La Liberté

Bientôt mi-hommes, mi-robots

Le photographe lausannois Matthieu Gafsou plonge au cœur de l’humain amélioré

Ce masque de luminothérapie promet un visage plus jeune à qui le portera cinq minutes par jour. © Matthieu Gafsou
Ce masque de luminothérapie promet un visage plus jeune à qui le portera cinq minutes par jour. © Matthieu Gafsou

Bertrand Tappolet, SWISSINFO

Publié le 17.09.2018

Temps de lecture estimé : 3 minutes

Expo virtuelle » L’exposition de Matthieu Gafsou est l’un des moments phares des 49es Rencontres de la photographie, à Arles. Sous le titre H+, elle aborde le transhumanisme (on peut la visiter virtuellement sur le site du festival). Ce mouvement défend le recours massif aux sciences pour améliorer et optimiser les caractéristiques physiques et mentales des êtres humains. Cliniques, proches parfois du fantastique ou de l’objet précieux de collection, les photos détaillent prothèses et implants. Notre corps ne serait-il pas devenu un outil que l’on peut mettre à jour et perfectionner à volonté?

Le marché des technologies NBIC (nanotechnologies, biotechnologies, informatique et sciences cognitives) s’avère très lucratif.
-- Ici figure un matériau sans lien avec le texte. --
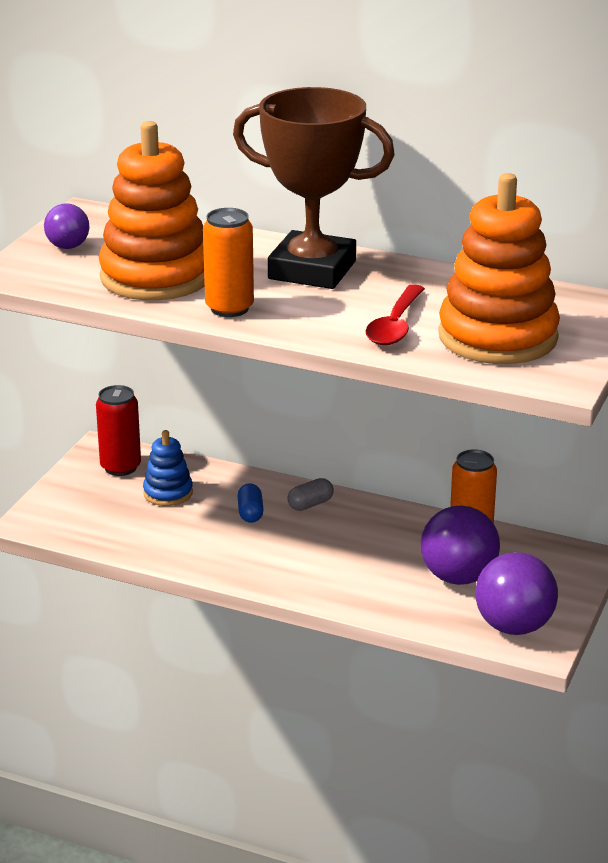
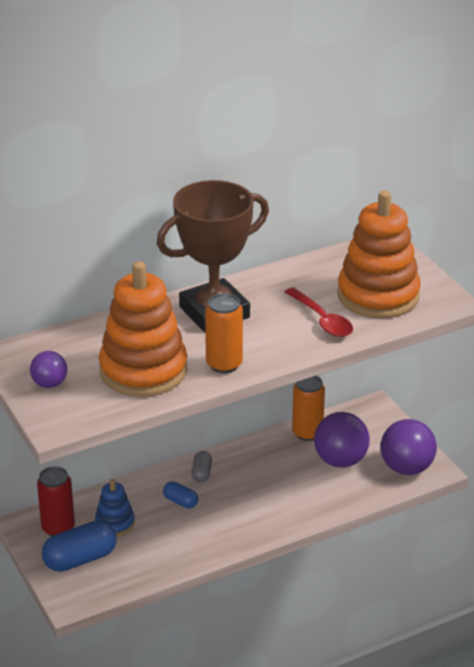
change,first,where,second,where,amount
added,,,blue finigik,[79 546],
Faisant de la santé un business toujours plus rentable, les recherches et réalisations liées à l’humain augmenté sont d’ailleurs soutenues par l’industrie pharmaceutique et les très influents géants du web ou GAFA (Google, Apple, Facebook, Amazon). A 37 ans, photographe diplômé de l’Ecole de Vevey, le Lausannois Matthieu Gafsou y voit aussi une nouvelle religion du mieux-être de l’humanité améliorée. Il laisse néanmoins le visiteur libre de se forger sa propre opinion.

Un aimant dans le doigt

Interrogeant la frontière incertaine entre l’homme soigné et l’homme augmenté, six chapitres sont présentés tour à tour sur d’immenses papiers peints ou des cadrages resserrés. On découvre ainsi des prothèses, thérapeutiques ou qui permettent d’améliorer les performances. Sont aussi abordés les «nootropiques» ou médicaments augmentant le rendement mental.
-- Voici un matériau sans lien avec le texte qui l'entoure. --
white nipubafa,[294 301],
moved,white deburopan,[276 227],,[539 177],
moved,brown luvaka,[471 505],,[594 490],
La partie biohacking s’intéresse à l’implantation de prothèses et à la copie d’ADN mais aussi aux grinders. Ces derniers augmentent par des implants leurs capacités, ou s’opèrent eux-mêmes, souvent dans des conditions extrêmes. C’est le cas de Julien Deceroi. L’homme se revendique du transhumanisme. Et il s’est implanté un aimant dans le doigt. «L’aimant fonctionne comme un nouveau sens. Il lui permet de ressentir la présence des machines (émettrices de champs magnétiques)», relève le photographe.

Pas du nouveau

Au XVIIIe siècle déjà, le médecin suisse Jean-André Venel (1740-1791) inventa un corset, dans le but de traiter une déformation de la colonne vertébrale, la scoliose. Le cliché montre de dos une sorte d’«armure» métallique luisante sur fond noir. Il s’agit d’une orthèse, un appareillage qui compense une fonction absente ou déficitaire. Cette invention est l’ancêtre de l’exosquelette. Qui est proposé aux patients dont la mobilité des membres inférieurs est réduite. Si cet exemple est clairement thérapeutique, pour Matthieu Gafsou, il permet aussi de mieux saisir que «le rapport du corps à la technique n’est pas récent, qu’il y a là une histoire: le transhumanisme n’est-il que le prolongement de la médecine traditionnelle ou un changement de paradigme? Je laisse aux spectateurs le soin de choisir leurs réponses.»

Pour certains philosophes, scientifiques, éthiciens, politiques, le projet transhumaniste conduirait à la destruction de l’individu. Il favoriserait l’avènement d’une religion techno-organique totalitaire visant tant au contrôle qu’au formatage de l’humanité. Les défenseurs du transhumanisme, eux, soulignent le processus émancipateur, où la science et une logique rationnelle doivent contribuer à l’amélioration continue de l’homme. L’humain n’est-il pas toujours perfectible? «Le transhumanisme touche à nos douleurs et angoisses. On y trouve de la beauté, de l’humanité. Mais il est pertinent de s’inquiéter de ses dérives. Ainsi, la promesse de soigner et contenir la souffrance d’une personne n’est pas la même chose que d’affirmer: on va vous rendre immortel», conclut Matthieu Gafsou.